Task description: Copy the rows from the line with "Pump Assy DH-40001" up to and including the line with "Toevoegen aan winkelwa", changing "Assy" to "Assembly" and leaving everything else unchanged.

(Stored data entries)
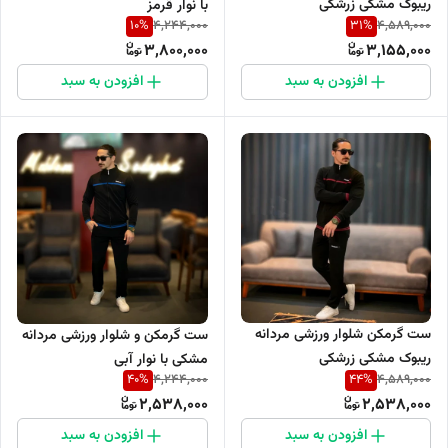
ریبوک مشکی زرشکی
با نوار قرمز
10
%
31
%
4,244,000
4,589,000
3,800,000
3,155,000
افزودن به سبد
افزودن به سبد
ست گرمکن شلوار ورزشی مردانه
ست گرمکن و شلوار ورزشی مردانه
ریبوک مشکی زرشکی
مشکی با نوار آبی
40
%
44
%
4,244,000
4,589,000
2,538,000
2,538,000
افزودن به سبد
افزودن به سبد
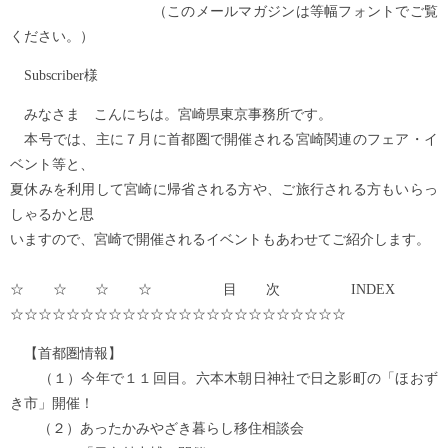
（このメールマガジンは等幅フォントでご覧
ください。）
Subscriber様
みなさま こんにちは。宮崎県東京事務所です。
本号では、主に７月に首都圏で開催される宮崎関連のフェア・イ
ベント等と、
夏休みを利用して宮崎に帰省される方や、ご旅行される方もいらっ
しゃるかと思
いますので、宮崎で開催されるイベントもあわせてご紹介します。
☆☆☆☆ 目次 INDEX
☆☆☆☆☆☆☆☆☆☆☆☆☆☆☆☆☆☆☆☆☆☆☆☆
【首都圏情報】
（１）今年で１１回目。六本木朝日神社で日之影町の「ほおず
き市」開催！
（２）あったかみやざき暮らし移住相談会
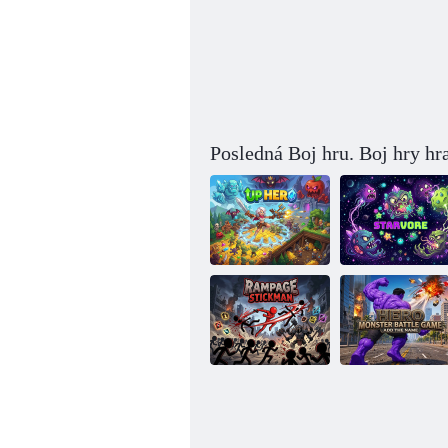
Posledná Boj hru. Boj hry hr
Hore, hrdina
Hviezdožrút
Hra o bitkách
medzi hrdinami
Stickman Rage
a príšerami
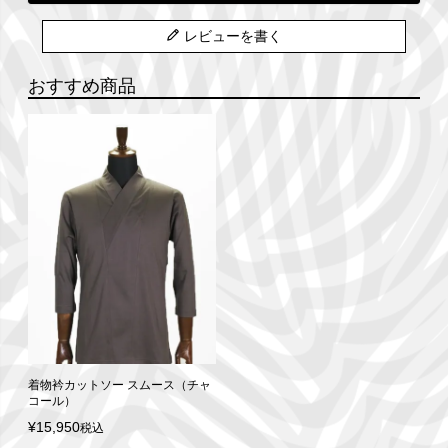
レビューを書く
おすすめ商品
着物衿カットソー スムース（チャ
コール）
¥
15,950
税込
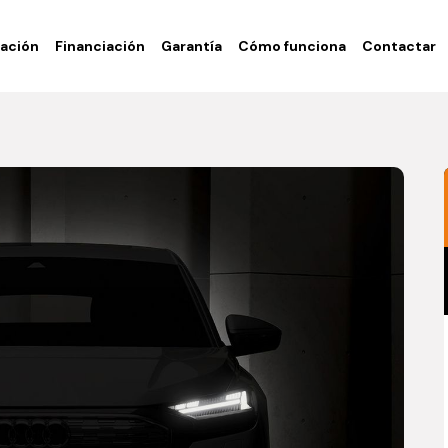
ación
Financiación
Garantía
Cómo funciona
Contactar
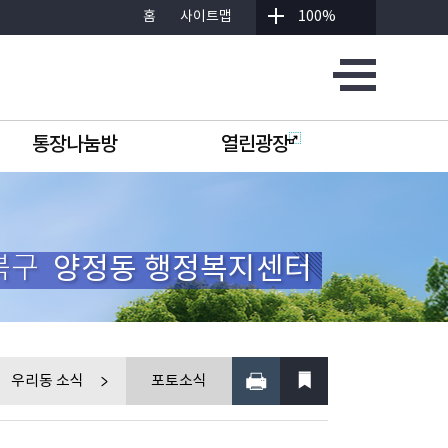
홈
사이트맵
100%
통장나눔방
열린광장
북구
양정동 행정복지센터
우리동 소식
포토소식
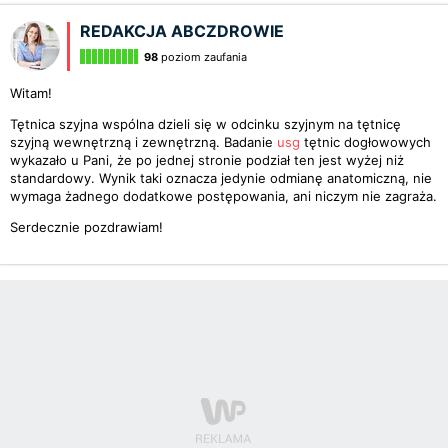
REDAKCJA ABCZDROWIE
98
poziom zaufania
Witam!
Tętnica szyjna wspólna dzieli się w odcinku szyjnym na tętnicę
szyjną wewnętrzną i zewnętrzną. Badanie
usg
tętnic dogłowowych
wykazało u Pani, że po jednej stronie podział ten jest wyżej niż
standardowy. Wynik taki oznacza jedynie odmianę anatomiczną, nie
wymaga żadnego dodatkowe postępowania, ani niczym nie zagraża.
Serdecznie pozdrawiam!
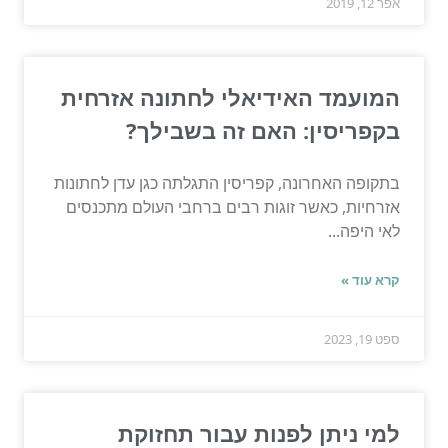
אפר 12, 2019
המועמד האידיאלי לחתונה אזרחית
בקפריסין: האם זה בשבילך?
בתקופה האחרונה, קפריסין התגלתה כגן עדן לחתונות
אזרחיות, כאשר זוגות רבים ברחבי העולם מתכנסים
לאי היפה...
קרא עוד »
ספט 19, 2023
למי ניתן לפנות עבור תחזוקת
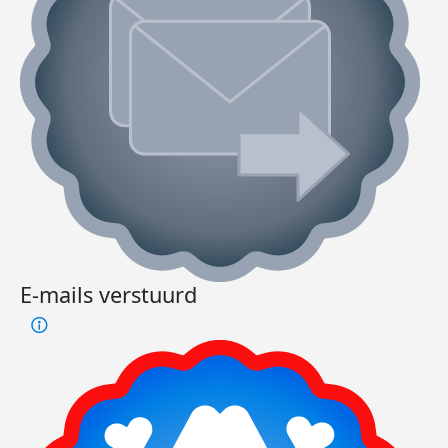
E-mails verstuurd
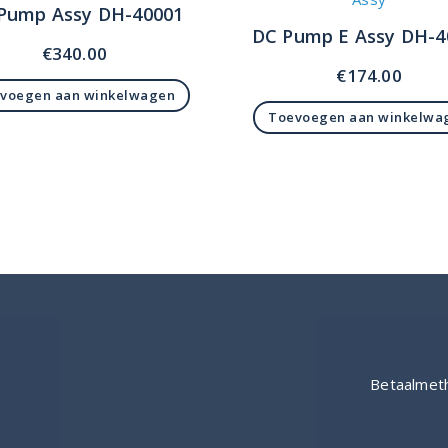
Pump Assy DH-40001
DC Pump E Assy DH-4
€
340.00
€
174.00
voegen aan winkelwagen
Toevoegen aan winkelwa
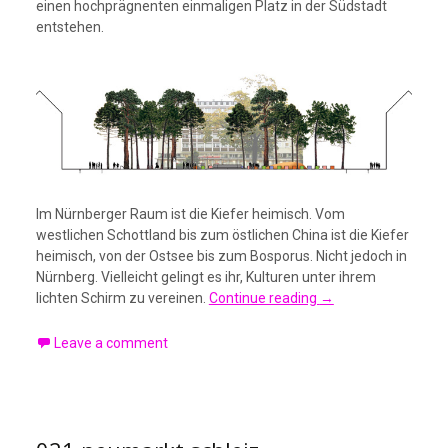
einen hochprägnenten einmaligen Platz in der Südstadt
entstehen.
Im Nürnberger Raum ist die Kiefer heimisch. Vom
westlichen Schottland bis zum östlichen China ist die Kiefer
heimisch, von der Ostsee bis zum Bosporus. Nicht jedoch in
Nürnberg. Vielleicht gelingt es ihr, Kulturen unter ihrem
lichten Schirm zu vereinen.
Continue reading
→
Leave a comment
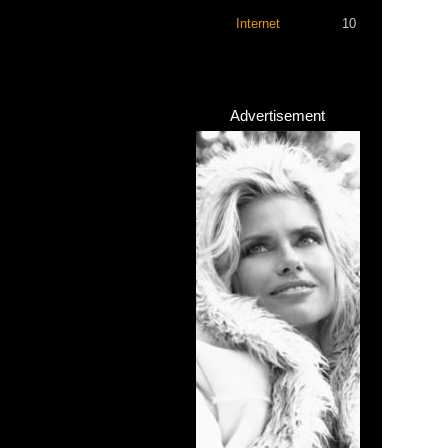
Internet
10
Advertisement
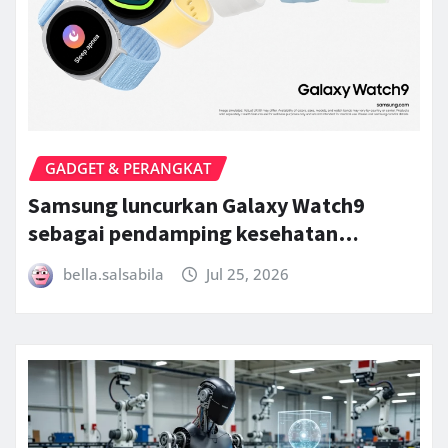
GADGET & PERANGKAT
Samsung luncurkan Galaxy Watch9
sebagai pendamping kesehatan…
bella.salsabila
Jul 25, 2026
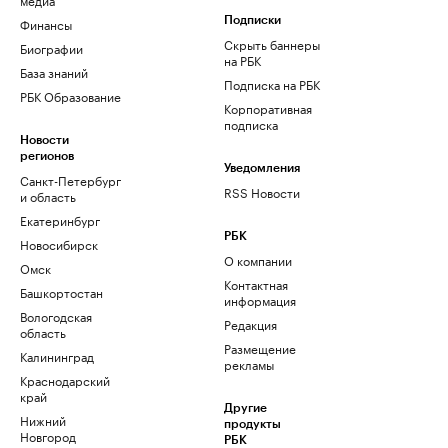
Финансы
Подписки
Скрыть баннеры
Биографии
на РБК
База знаний
Подписка на РБК
РБК Образование
Корпоративная
подписка
Новости
регионов
Уведомления
Санкт-Петербург
RSS Новости
и область
Екатеринбург
РБК
Новосибирск
О компании
Омск
Контактная
Башкортостан
информация
Вологодская
Редакция
область
Размещение
Калининград
рекламы
Краснодарский
край
Другие
Нижний
продукты
Новгород
РБК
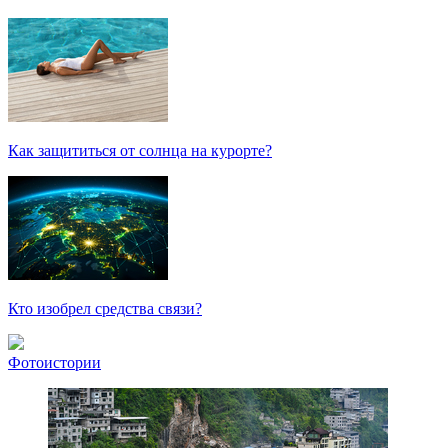
Как защититься от солнца на курорте?
Кто изобрел средства связи?
Фотоистории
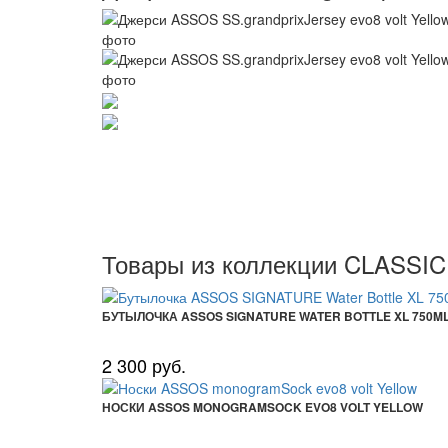
Товары из коллекции CLASSIC
БУТЫЛОЧКА ASSOS SIGNATURE WATER BOTTLE XL 750ML
2 300 руб.
НОСКИ ASSOS MONOGRAMSOCK EVO8 VOLT YELLOW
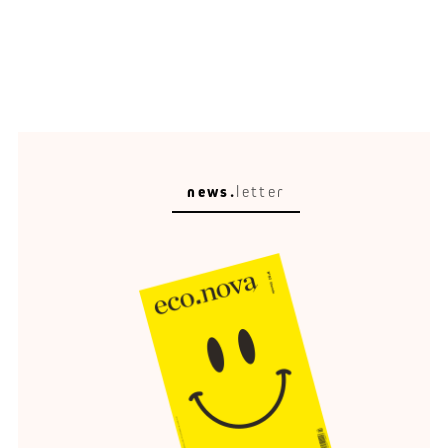
news.
letter
Energie-Wende
Flexibilität ist das Gold der Energiewende.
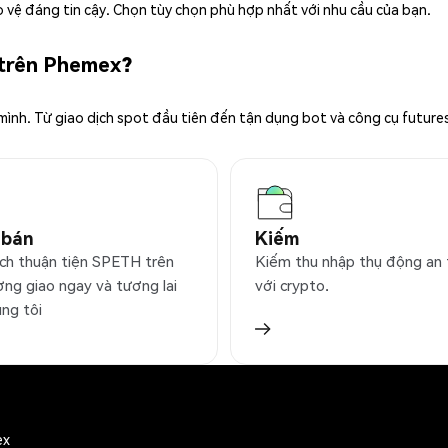
 vệ đáng tin cậy. Chọn tùy chọn phù hợp nhất với nhu cầu của bạn.
 trên Phemex?
 mình. Từ giao dịch spot đầu tiên đến tận dụng bot và công cụ future
 bán
Kiếm
ịch thuận tiện SPETH trên
Kiếm thu nhập thụ động an
ờng giao ngay và tương lai
với crypto.
úng tôi
ex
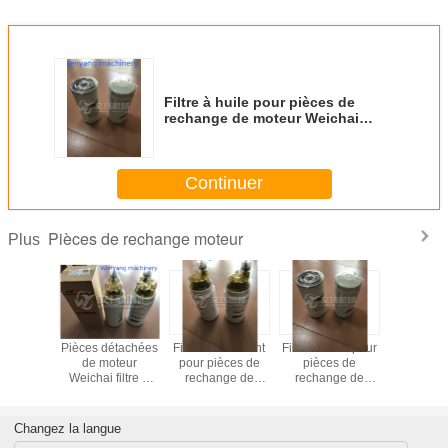
Filtre à huile pour pièces de
rechange de moteur Weichai
61000070005 / 1000424655
Continuer
Pièces de rechange moteur
Plus
étachées
Pièces détachées
Filtre à carburant
Filtre à huile pour
L'assemb
oteur
de moteur
pour pièces de
pièces de
la tête de 
filtre à
Weichai filtre à
rechange de
rechange de
du mo
urant
carburant
moteur Weichai
moteur Weichai
Weichai
47498
1000495963
1000424916,
61000070005 /
15040
 en Chine
fabriqué en Chine
bonne qualité
1000424655
CABEÇ
Changez la langue
DEU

Response to this exercise:
Pump Assembly DH-40001
DC Pump E Assembly DH-4
€
340.00
€
174.00
voegen aan winkelwagen
Toevoegen aan winkelwa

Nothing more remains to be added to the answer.